- [VORLIEGENDER TEXT]:
####################

Direkter Blick auf das ehemalige Hausgrundstück No. 15 in Neu Tomysl / Aufn. PM [1]

Direkter Blick auf das ehemalige Hausgrundstück No. 15 in Neu Tomysl / Aufn. PM

Am 13. August 1778 wurde durch Graf Feliks Szołdrski den Hauländergemeinden das Kirchenprivilegium zum Bau einer evangelischen Kirche nebst eines Pfarr- und Schulhauses und die Anlage eines Kirchenplatzes auf dem „Platz bey Pietschen Nachbar in der Glinauschen Gemeinde“ erteilt.

Letztlich ist es natürlich nur Annahme, dass dieser Nachbar Pietsch, tatsächlich derjenige war, dessen Familie wir in den Kirchenbuchaufzeichnungen folgten, es spricht jedoch vieles dafür.

####################

An welchem Tag erteilte Graf Feliks Szołdrski laut dem vorliegenden Text den Hauländergemeinden das Kirchenprivilegium? Das Material spielt hierfür keine Rolle.

- [BEREITGESTELLTES MATERIAL]:
####################

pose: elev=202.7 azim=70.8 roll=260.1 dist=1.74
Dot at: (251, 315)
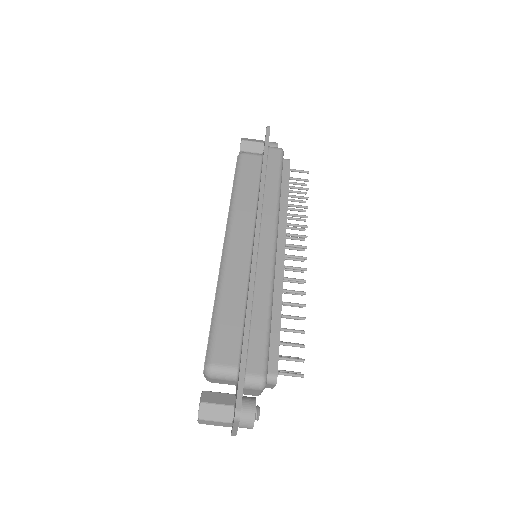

####################

- [ANTWORT ZUR AUFGABE]:
Am 13. August 1778.